Bertram H. aus Gern: Ich habe seit ca. einem Jahr eine Warze am Finger. Ich habe keine Ahnung wodurch diese gewachsen ist. Was kann ich gegen dieses lästige Gewächs unternehmen? Die Warze stört mich unglaublich und sieht auch nicht sehr schön aus.

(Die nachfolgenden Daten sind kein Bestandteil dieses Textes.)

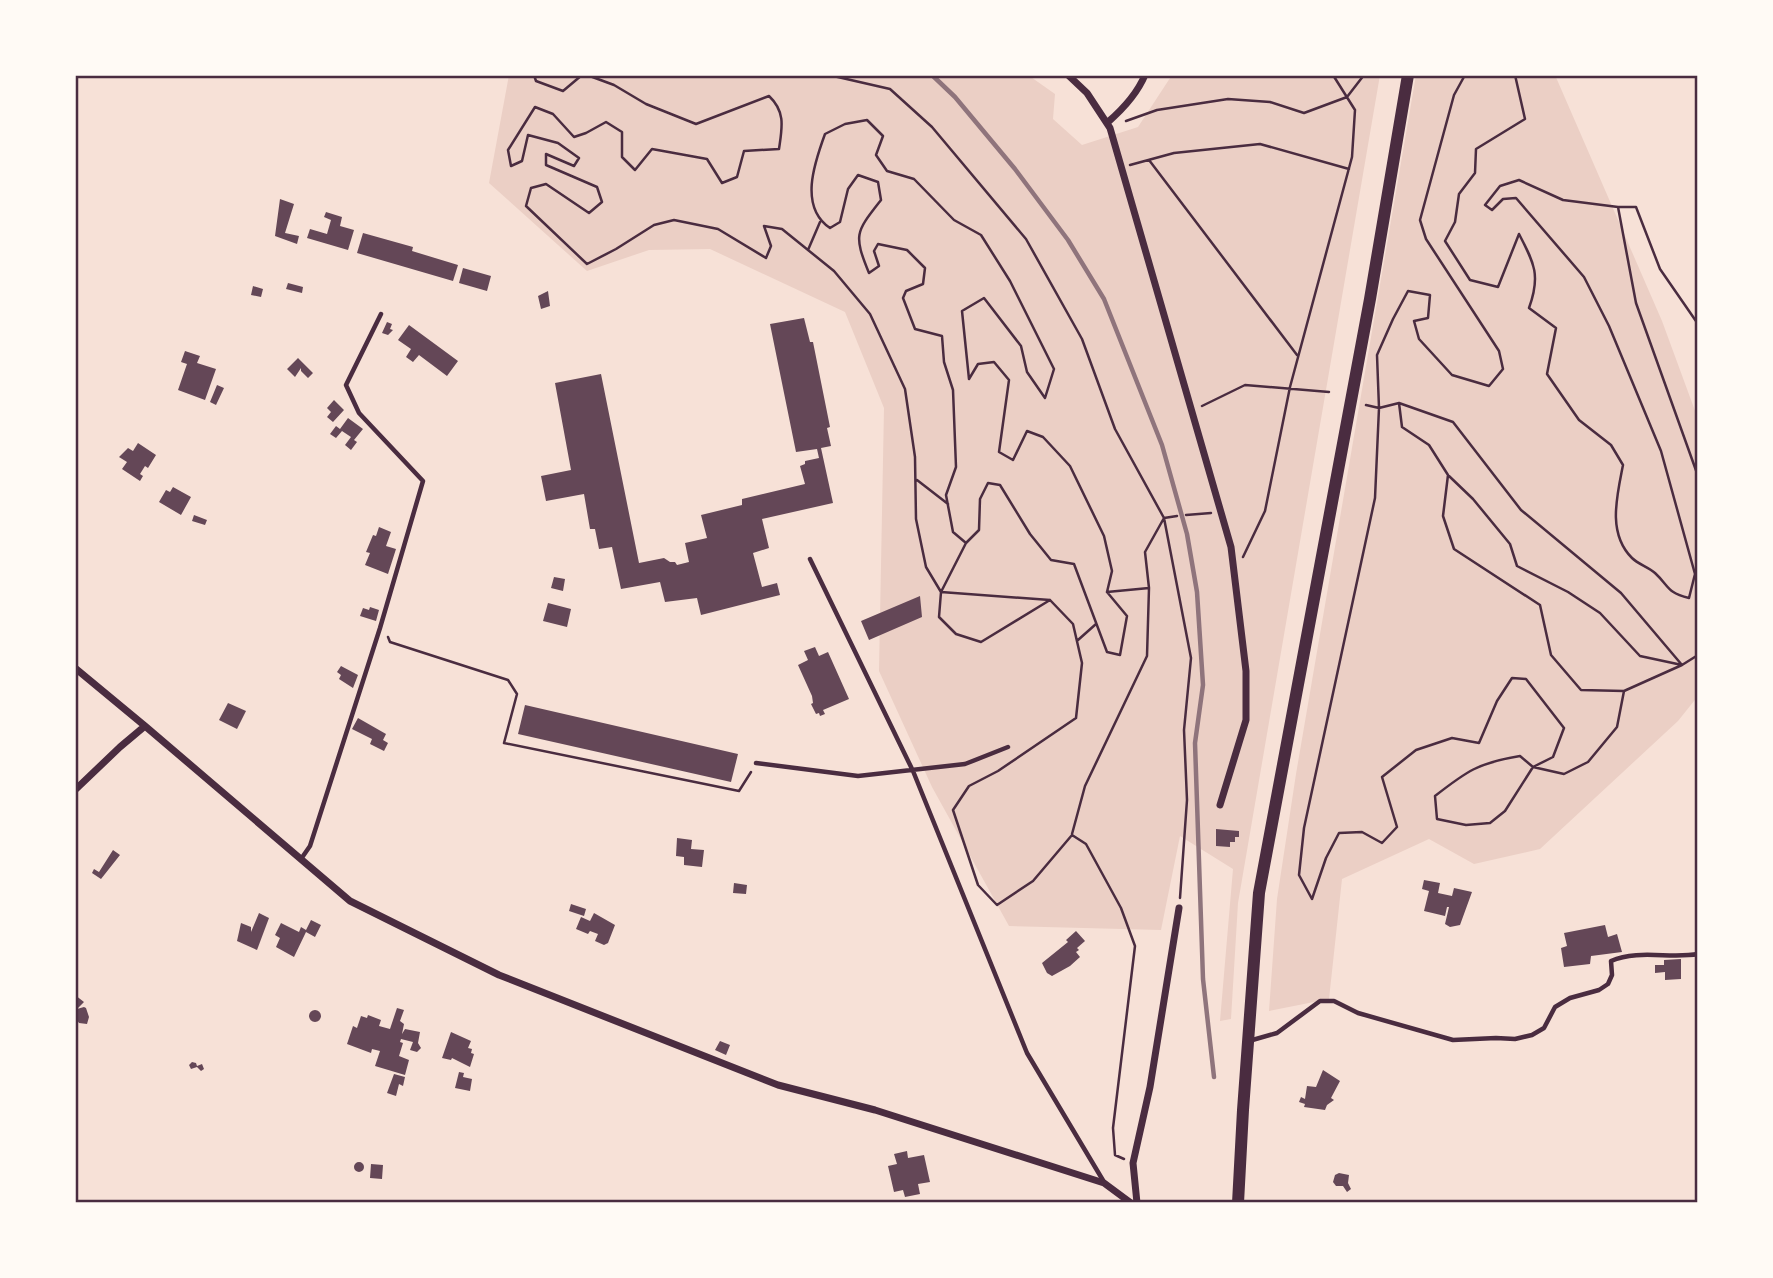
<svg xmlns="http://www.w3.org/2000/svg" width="1773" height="1278" font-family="'Fira Sans',sans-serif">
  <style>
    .green { fill: #ebcfc5 }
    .building { fill: #644757 }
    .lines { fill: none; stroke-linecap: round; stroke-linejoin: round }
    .path { stroke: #4a2c40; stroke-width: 2.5 }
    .service { stroke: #4a2c40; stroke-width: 4.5 }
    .minor { stroke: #4a2c40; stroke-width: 7 }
    .secondary { stroke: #4a2c40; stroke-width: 12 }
    .rail { stroke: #8f747c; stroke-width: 4.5 }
    .neatline { fill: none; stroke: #4a2c40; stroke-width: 2.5 }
  </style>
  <rect width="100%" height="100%" fill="#f7e1d7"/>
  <path class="green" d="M509,75H1028L1055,94L1053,119L1082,145L1138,127L1172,75H1380L1238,903L1231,1019L1220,1021L1233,869L1180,836L1161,930L1009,926L932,787L879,671L884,408L845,312L710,249L649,250L587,271L489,183Z
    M1416,75H1555L1662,321L1698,419V696L1678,721L1540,849L1474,864L1429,839L1342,879L1329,999L1269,1011L1277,899L1296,774Z"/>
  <path class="building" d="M280,199L294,204L285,233L299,236L297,244L275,236Z
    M326,212L342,217L340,226L354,230L348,250L307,238L310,229L327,234L331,220L324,217Z
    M363,233L413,247L412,251L458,265L453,281L357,253Z
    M463,268L491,276L487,291L459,283Z
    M288,283L303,287L302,293L286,289Z
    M253,286L263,289L261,297L251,295Z
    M548,291L550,306L541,309L538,296Z
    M804,318L810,342H813L830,427L827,428L831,446L821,448L833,503L762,519L769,548L753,553L762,587L777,583L780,595L701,615L697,598L665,602L660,582L621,589L612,547L599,549L595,529H590L584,494L546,501L541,476L571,470L555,383L601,374L639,563L664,558L670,562H675L677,565L689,562L685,543L707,538L701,515L742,505V499L805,484L800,466L805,464V461L819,458L817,449L796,452L770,324Z
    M387,322L392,324L390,329L393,330L388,335L382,333Z
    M409,325L458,361L447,376L419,355L413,362L406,357L411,349L398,340Z
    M185,351L200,356L197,363L216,369L205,400L178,390L187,364L181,362Z
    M298,358L313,373L308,378L301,371V368L295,377L287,369Z
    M217,385L224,388L216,405L210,402Z
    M334,400L344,410L333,422L327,417L331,412L327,408Z
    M348,418L363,429L354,440L357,442L351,450L345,445L351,437L342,431L336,438L330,434L336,426L340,429Z
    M138,443L156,455L148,468L145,466L140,474L143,476L140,481L122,469L127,462L119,457L128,448L133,451Z
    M173,487L191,497L181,515L159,502L166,490L170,492Z
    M194,515L207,520L205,525L192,521Z
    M379,527L391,532L386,546L396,549L388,574L365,565L370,553L366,552L373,535L376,536Z
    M554,577L565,579L563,591L551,588Z
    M920,596L922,617L869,640L861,621Z
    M548,603L571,609L567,627L543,621Z
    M370,607L379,610L376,621L360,616L363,608L369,610Z
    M815,647L819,656L828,652L849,699L823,710L825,714L820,716L819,713L816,714L811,704L813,703L812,696L798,665L808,660L804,651Z
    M341,666L358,675L353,688L339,679L341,675L337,672Z
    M228,703L246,711L237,729L219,720Z
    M525,705L738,754L731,782L518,734Z
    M358,718L386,734L383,740L388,743L384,751L370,744L372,739L352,729Z
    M1216,829L1239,831V837H1235V842H1230V847L1216,846Z
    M677,838L692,840L691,849L704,850L702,867L684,865V857L676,856Z
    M113,850L120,855L101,879L92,873L94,869L99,872Z
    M1424,880L1440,883L1438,893L1452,896L1454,888L1472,892L1460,925L1450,927L1445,924L1449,907H1447L1445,916L1424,911L1429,891L1422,889Z
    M734,883L747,885L746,894L733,893Z
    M571,904L586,909L584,916L569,911Z
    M259,913L269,918L257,950L237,941L241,923L251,927V932Z
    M594,913L615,925L608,943L604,945L595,941L598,934L590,931L588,934L576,929L581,917L590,921Z
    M311,920L321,925L315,937L306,932L294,957L276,947L280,938L275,935L281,923L299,932L301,927L306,930Z
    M1605,925L1608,937L1617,934L1622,952L1591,956L1590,964L1564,967L1561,948L1567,946L1564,933Z
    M1076,931L1085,941L1077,948L1079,950L1076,952L1080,957L1070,966L1052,976L1047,973L1042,963L1068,942L1066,940Z
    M1681,959V979L1665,980V972L1655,973V965H1664V960Z
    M75,995L84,1002L77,1009L84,1007L86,1008L89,1017L87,1024L79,1023L75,1017Z
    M397,1008L404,1010L400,1021L404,1024L402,1034L405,1029L420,1032L418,1043L421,1048L417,1052L410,1050L413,1042L401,1039L400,1042L403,1043L399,1056L409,1060L405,1075L375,1066L380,1051L372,1049L371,1053L347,1044L353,1026L357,1028L361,1016L367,1018L368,1015L381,1020L379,1026L390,1029Z
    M309 1016a6 6 0 1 1 12 0a6 6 0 1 1-12 0Z
    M451,1032L471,1041L468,1048L472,1049L471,1053L474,1054L470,1067L452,1058L451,1060L442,1058Z
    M720,1041L730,1045L726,1055L715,1050Z
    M192,1062L196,1063L197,1066L202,1064L204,1069L201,1071L197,1067L191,1069L189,1065Z
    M1323,1070L1340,1081L1331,1098L1334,1100L1327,1105L1325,1110L1304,1107L1305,1104L1299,1102L1301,1097L1305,1099L1307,1086L1316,1087Z
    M459,1072L464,1073L463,1077L472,1079L470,1091L455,1088Z
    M394,1074L405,1077L403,1086L399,1084L396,1096L387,1093Z
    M907,1151L908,1158L924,1155L930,1182L918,1184L920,1194L905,1197L903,1190L894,1192L888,1166L897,1164L894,1154Z
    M354 1167a5 5 0 1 1 10 0a5 5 0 1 1-10 0Z
    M371,1164L383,1165L382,1179L370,1178Z
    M1339,1173L1349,1175L1348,1183L1351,1189L1347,1192L1343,1186H1336L1333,1182L1335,1175Z"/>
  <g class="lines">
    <path class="path" d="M534,75L536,81L563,91L582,75
      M587,75L614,85L646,104L696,124L769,96C786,112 782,128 779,149L744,151L737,177L722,183L707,159L652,149L635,170L622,157V132L606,122L586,133L574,137L553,114L535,107L508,150L511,166L522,161L528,135L558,143L579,158L574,166L546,154V165L597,187L602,202L589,213L546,184L531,188L526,206L587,264L616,249L654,225L674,220L718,229L766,258L771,246L764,226L782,229L834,271L870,314L905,389L915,457L916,519L926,567L941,592L1050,600L1073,624L1082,663L1076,718L998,771L969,786L953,810L978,885L997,905L1033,881L1072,835L1086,844L1121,908L1135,946L1113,1128L1115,1155L1124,1159
      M829,75L890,89L932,127L1026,239L1082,339L1115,429L1164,518L1191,658L1184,730L1187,800L1180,898
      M1465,75L1454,95L1420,220L1426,239L1499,351L1503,369L1489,386L1452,375L1419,339L1414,321L1428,318L1430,295L1408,291L1393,319L1377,355L1379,408L1375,498L1304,828L1299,875L1312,899L1326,858L1339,833L1362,832L1382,843L1397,827L1382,777L1416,750L1452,738L1479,743L1497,701L1512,678L1526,679L1564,728L1553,757L1533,767L1505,811L1490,823L1466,825L1437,819L1435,796C1467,771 1478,763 1520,756L1533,767L1564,774L1588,762L1617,727L1624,691
      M1515,75L1525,119L1476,149L1475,173L1459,194L1455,222L1445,241L1470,280L1498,287L1519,234C1534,263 1541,275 1529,308L1556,328L1547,374L1579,420L1611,445L1623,465C1617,496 1607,533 1632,558C1638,564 1648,567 1655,573C1670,587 1666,592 1689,598L1695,574L1661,451L1609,326L1584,277L1516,198L1503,199L1492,210L1485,205L1500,186L1519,180L1563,200L1618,207H1636L1660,269L1698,324
      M1126,121L1157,110L1228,99L1270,102L1304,113L1347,97L1364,75
      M1149,160L1297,355
      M1130,165L1174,153L1260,144L1349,169
      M1618,207L1636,303L1698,476
      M808,250L820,222
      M1399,403L1402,427L1429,445L1448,475L1443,516L1454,549L1540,605L1551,655L1581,690L1624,691L1682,665
      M1366,405L1379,408L1399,403L1453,422L1521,510L1621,593L1682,665L1698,655
      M1202,406L1245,385L1329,392
      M1449,476L1473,499L1510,544L1517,566L1568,592L1600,613L1640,656L1682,665
      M917,480L948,504
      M1186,515L1211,513
      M966,543L941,592L939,617L956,634L981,642L1050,600
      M1243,557L1265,511L1290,387L1352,157L1355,110L1333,75
      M1107,592L1112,571L1104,536L1070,466L1043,437L1027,431L1013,460L999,452L1009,380L994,362L978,364L969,379L962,311L984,298L1021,346L1027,372L1045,398L1054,369L1010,281L981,235L954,220L914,179L887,171L876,155L883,136L867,120L845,124L825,134C814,164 799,207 830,228L840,222L848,189L858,175L878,182L881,200C856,232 853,234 869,273L879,266L874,251L878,244L907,250L925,268L923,284L906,291L903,298L915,329L942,336L944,362L953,390L956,467L946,495L953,532L966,543L979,530L980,499L988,483L1000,485L1030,534L1051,560L1074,564L1107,652L1120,655L1127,616L1107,592L1149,588
      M388,637L390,642L508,680L517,694L504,743L739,791L751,772
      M1078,640L1096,624
      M1072,834L1085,786L1147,656L1149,588L1145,552L1164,518L1177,516"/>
    <path class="service" d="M810,559L913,771L1027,1053L1104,1182
      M756,763L858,776L965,764L1008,747
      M301,859L310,846L380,628L423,481L359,413L346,385L381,314
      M1249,1041L1277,1033L1320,1001H1334L1358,1013L1453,1040L1496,1038L1515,1039L1532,1035L1544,1028L1555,1007L1570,998L1599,990L1608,984L1612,975L1611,961C1638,949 1670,959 1698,954"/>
    <path class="minor" d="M1068,75L1087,93L1110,128L1231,547L1246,671V720L1220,805
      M1108,122C1123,109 1137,94 1145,75
      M75,668L145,726
      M75,790L120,747L145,726L350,901L499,975L778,1085L875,1110L1104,1183L1131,1203
      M1137,1203L1133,1163L1150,1087L1179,908"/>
    <path class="secondary" d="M1238,1203L1243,1110L1259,893L1370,299L1408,75"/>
    <path class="rail" d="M932,75L955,97L1015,169L1068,240L1104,299L1162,445L1187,534L1197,592L1203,685L1195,743L1203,979L1214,1077"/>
  </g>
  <rect width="1773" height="1278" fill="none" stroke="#fffaf5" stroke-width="154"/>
  <rect x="77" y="77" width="1619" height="1124" class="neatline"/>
</svg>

Sehr geehrter Herr H., Warzen sind scharf begrenzte, gutartige Hautwucherungen, mit einer rauen, schuppigen Oberfläche. Der verantwortliche Erreger ist ein Virus, das humane Papilloma Virus (HPV). Die Übertragung der Warzenviren erfolgt von Mensch zu Mensch, entweder durch direkten Hautkontakt oder indirekt, beispielsweise in Duschräumen von Schwimmbädern. Warzenviren gelangen durch kleine Verletzungen in die obere Hautschicht. Die Inkubationszeit beträgt zwischen vier Wochen und acht Monaten. Viruswarzen der Haut treten häufig auf, vor allem an Händen und Füssen. Sie heilen meist spontan innerhalb von Monaten oder Jahren ab. Dennoch wünschen viele Patienten eine Behandlung. In der Selbstmedikation stehen verschiedene Mittel zur Verfügung: Zuerst sollte der Versuch unternommen werden, die Hornmassen mit einer salicylsäurehaltigen Tinktur oder Pflastern aufzuweichen und anschließend vorsichtig abzuschaben. Die Behandlungsdauer beträgt einige Wochen. Schützen Sie die umliegenden Hautareale mit einer dexpanthenolhaltigen Salbe, welche nach der Entfernung der Warze auch gute Dienste bei der Heilung tut. Eine weitere Möglichkeit ist die Vereisung der Warze mit flüssigem Stickstoff. Aufgrund der Kälteeinwirkung kommt es zu einer Blasenbildung, bei der sich die Oberhaut abhebt. Die Blase trocknet nach 7 – 14 Tagen ein und kann dann leicht entfernt werden. Als alternative Heilmethode können Warzen mit Thuja-Tinktur behandelt werden. Tragen Sie die homöopathische Lösung mehrmals täglich auf die betroffenen Hautareale auf.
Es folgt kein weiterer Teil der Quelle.